Infact, the complete semantics around mysql.* replication
should be re-thought but let's limit this issue to said problem
for now.
Solution:
--------
Avoid null updates as in update a = x where a = x;
Avoid writing such actions to binlogs.
This issue doesn't occur if the server-ids of galera-nodes
are same. Ideally this should be the case as galera cluster
is single atomic entity from bigger eco-system perspective
but still for some workaround issues user tend to set
unique-ids for each galera nodes.
---------------------------------------------------------------
There is still another left over issue to be fixed as part of
different tracking issue.
What happens when the event is created on node#1 before node#2 is
allowed to boot-up and both nodes has same server-id.
Existing logic will enable events on both the nodes.
So isn't it better to have different server-id for each node.
I would still say no given that galera is single atomic system.

commit fe9f72fccfd70ab75fe536e8363a8613f33f7eda
Author: Krunal Bauskar <krunal.bauskar@percona.com>
Date: Thu Dec 31 08:51:01 2015 +0530
PXC#492: PXC updates mysql.event table with same value which can break async
slave with replication filters
Issue:
To effectively understand the issue let's consider it using a topology.
galera cluster with 2 nodes (each node having unique server-id)
async slave that is replicating from one of the galera cluster
(async slave has replication filter configured to avoid replication
of events created on master)
Now let's say event is created on node#1 which is also acting as master.
This event is not replicated to slave due to replication filter
but replicated to galera-node#2 as per normal galera replication
protocol.
Suddenly node#1 goes-off and load balancer make node#2 as master
causing async slave to switch to new master.

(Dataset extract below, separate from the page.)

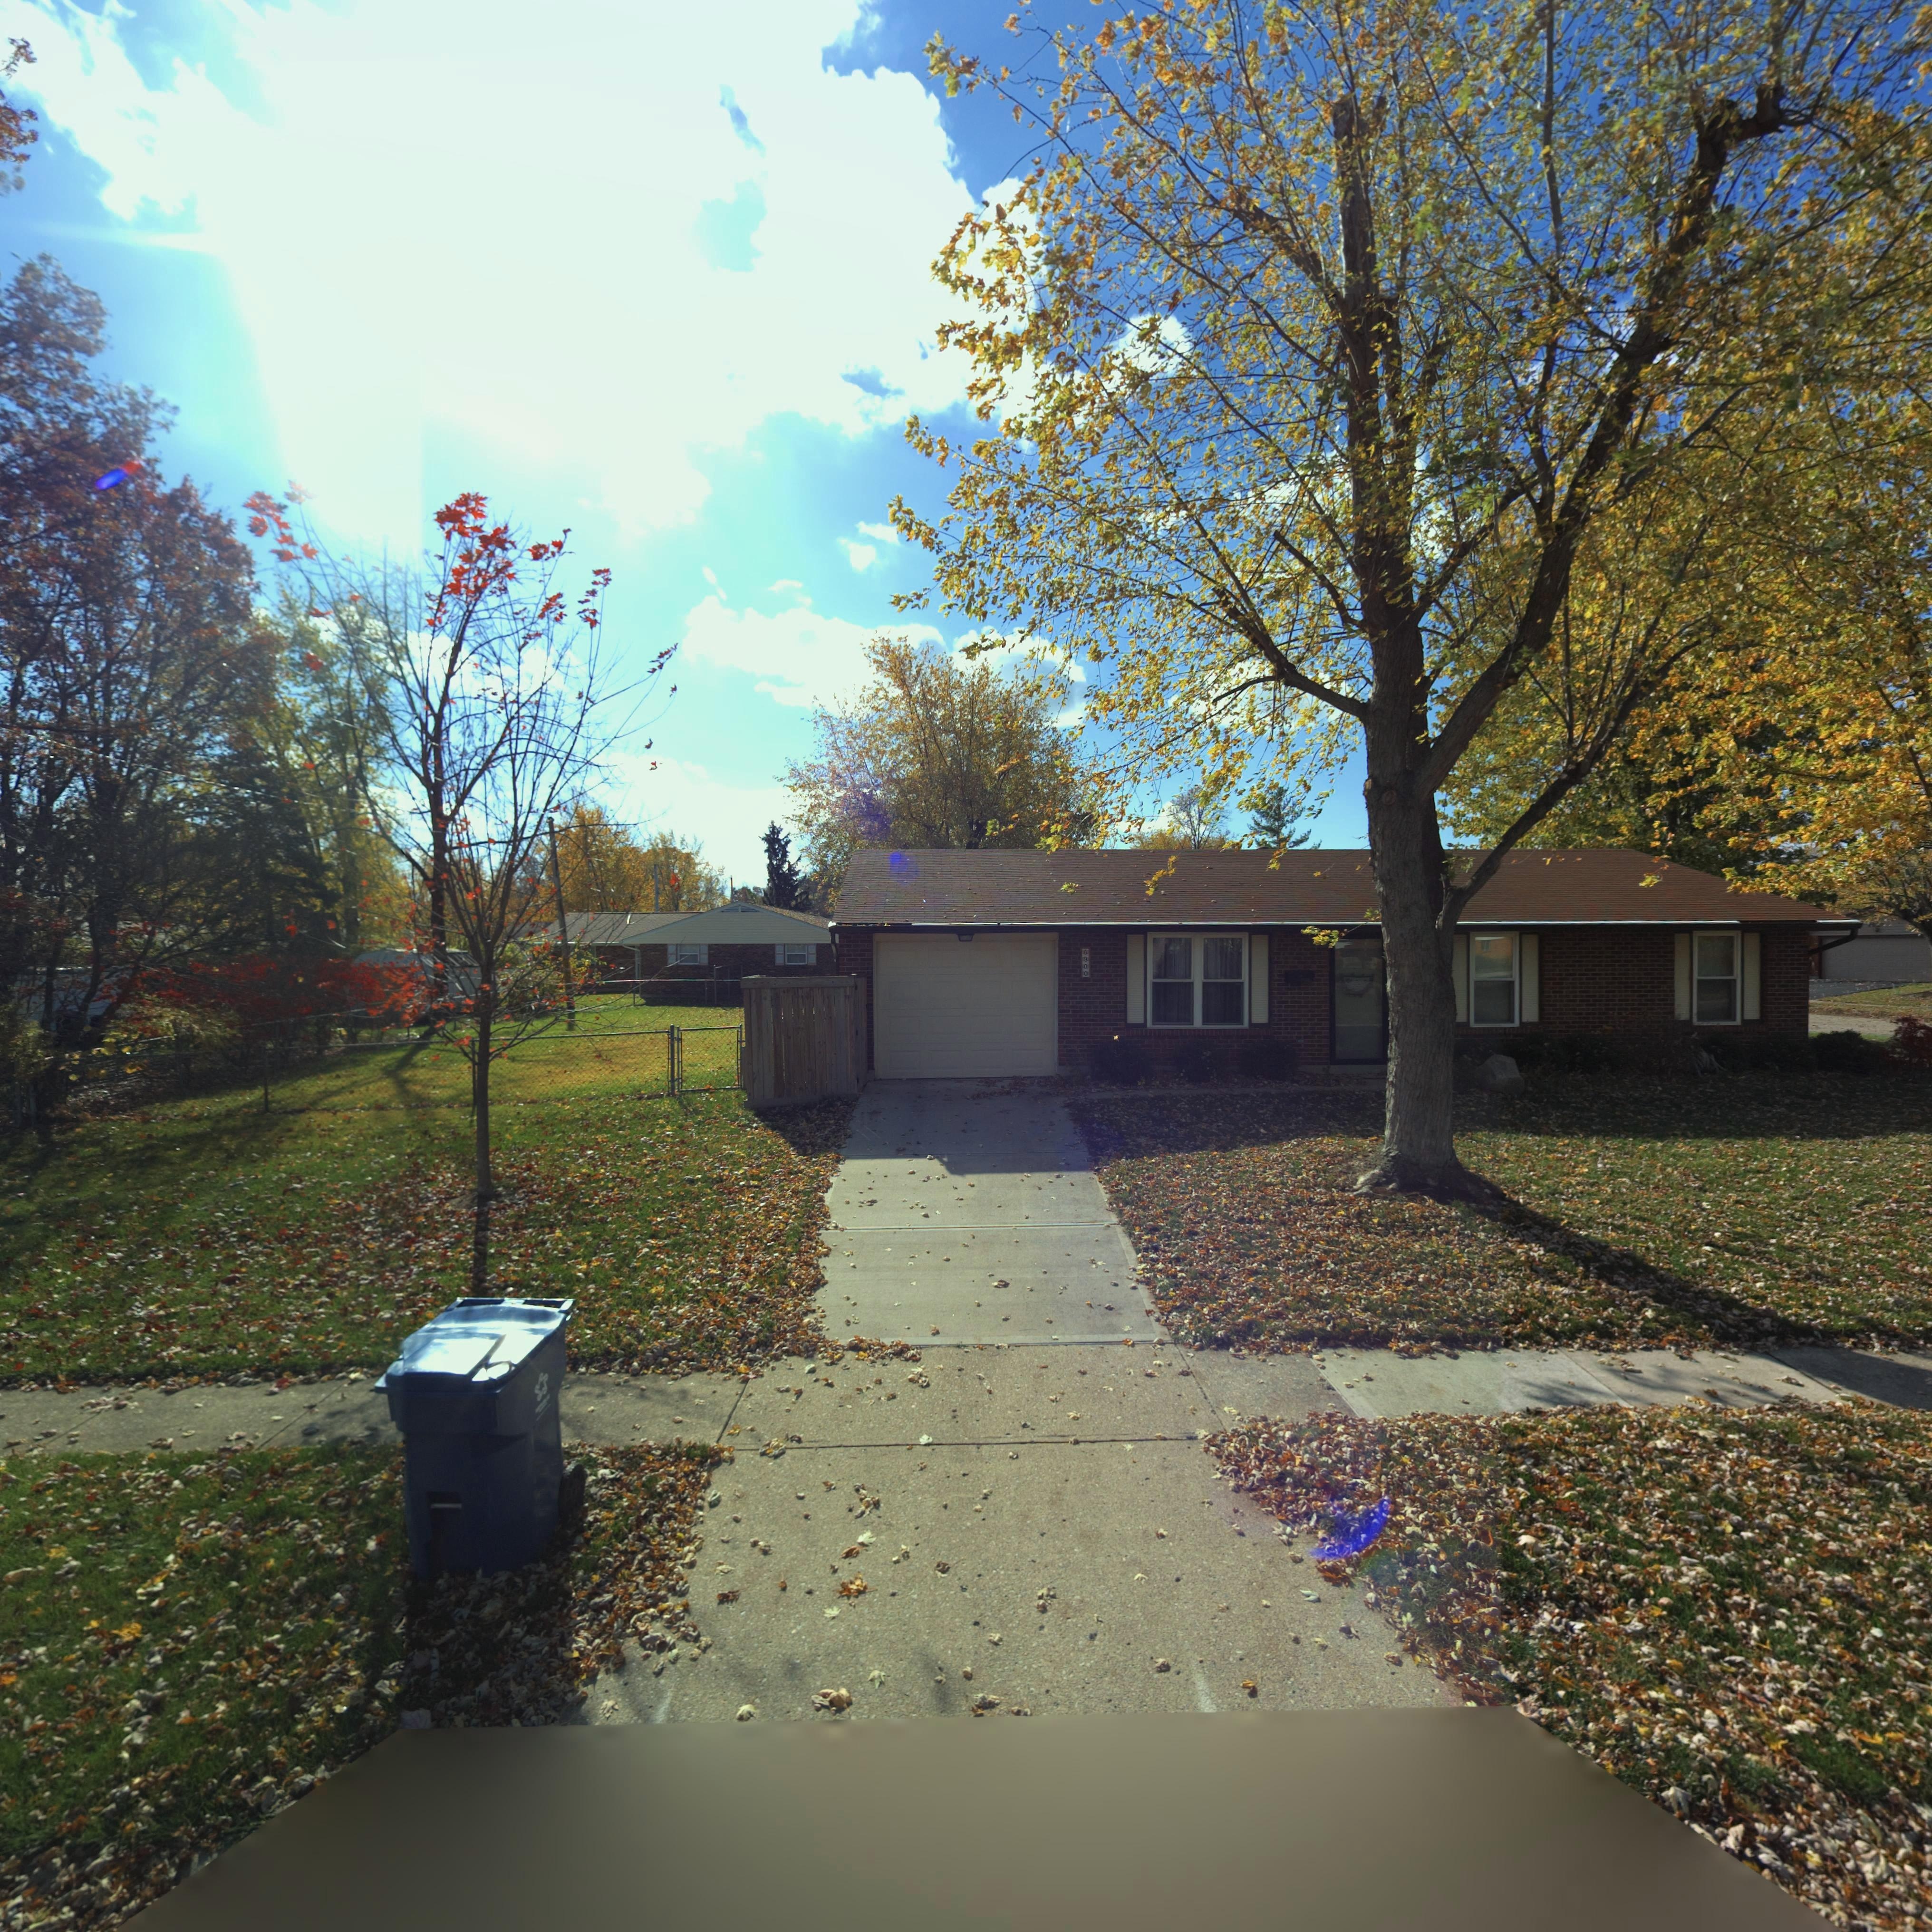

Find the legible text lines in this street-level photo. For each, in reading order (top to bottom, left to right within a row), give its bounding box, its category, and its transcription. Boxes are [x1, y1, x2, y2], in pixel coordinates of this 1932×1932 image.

Now for some reason if node#2 is restarted. On restart node#2 will
try to read events from its local event table which already have
status = SLAVESIDE_DISABLED.
Due to bug in code this status was re-updated to same status but this
action also generate an UPDATE bin-log statement which is then replicated
to an async slave but async slave doesn't have this event table
entry so replication fails.
What are the issues ?
a. re-updating status to same value is redundant action and should
be avoided.
b. Even if action is allowed it shouldn't generate binlog.
Infact, the complete semantics around mysql.* replication
should be re-thought but let's limit this issue to said problem
for now.
Solution:
--------
Avoid null updates as in update a = x where a = x;
Avoid writing such actions to binlogs.
This issue doesn't occur if the server-ids of galera-nodes
are same. Ideally this should be the case as galera cluster
is single atomic entity from bigger eco-system perspective
but still for some workaround issues user tend to set
unique-ids for each galera nodes.
---------------------------------------------------------------
There is still another left over issue to be fixed as part of
different tracking issue.
What happens when the event is created on node#1 before node#2 is
allowed to boot-up and both nodes has same server-id.
Existing logic will enable events on both the nodes.
So isn't it better to have different server-id for each node.
I would still say no given that galera is single atomic system.